Gove has insisted that state school pupils read 19th century literature -- Byron, Keats, Dickens, Jane Austen -- and study a foreign language. He has pushed more instruction in history and geography, and higher standards in math and science.
His greatest innovation is the academies -- an idea he picked up in Sweden, of all places. Individual schools, local school authorities, businesses, universities, charities and religious organizations can petition to start academies. But they have to meet certain standards to be approved.
Like many American charter schools, the academies can set their own pay and devise their own curriculum and schedules; they receive the same per-pupil funding as state schools. The idea is to liberate education from domination by the Blob, and the results so far seem encouraging.
Gove's policies cannot be entirely replicated in the United States.

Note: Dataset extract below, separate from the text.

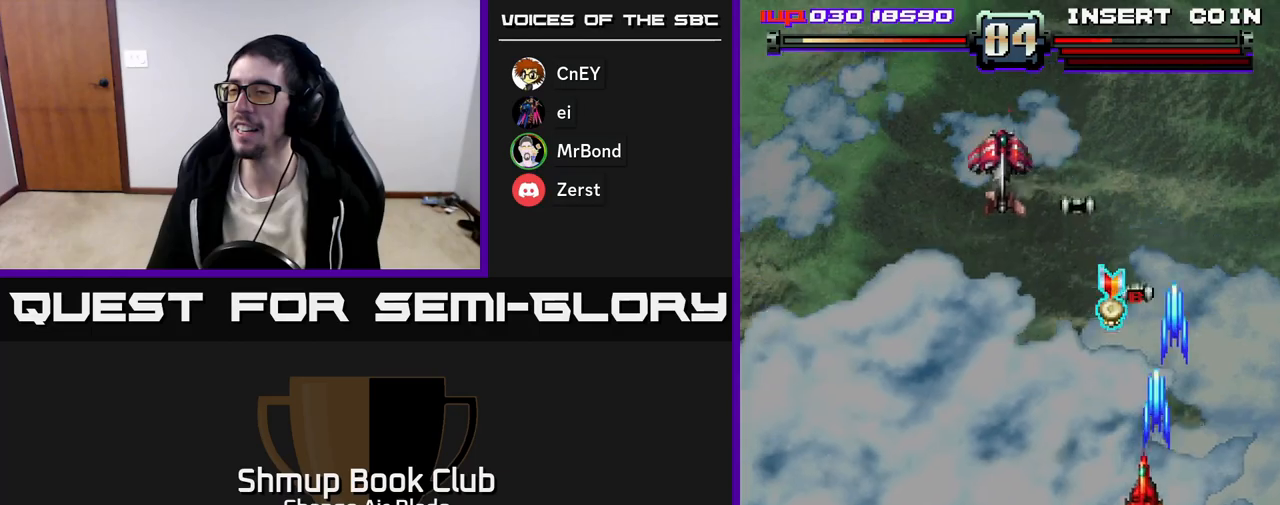
{"buttons": ["A", "DPAD_LEFT"], "left_stick": "center", "right_stick": "center", "events": [[83, "DPAD_LEFT", "up"], [317, "DPAD_LEFT", "down"], [383, "DPAD_UP", "up"]]}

Britain's central government has full authority over schools in England (Scotland and Northern Ireland have their own systems), while in the U.S. education is largely controlled by state governments and local school boards often dominated by teachers unions.
But we might do well to keep an eye on Britain's 1,776 academies, which now number 1,957, as a subsidiary page on the website informs us. We English-speaking peoples have been lagging behind on education.
We can do better, and as Gove says, those most in need are the poor and disadvantaged.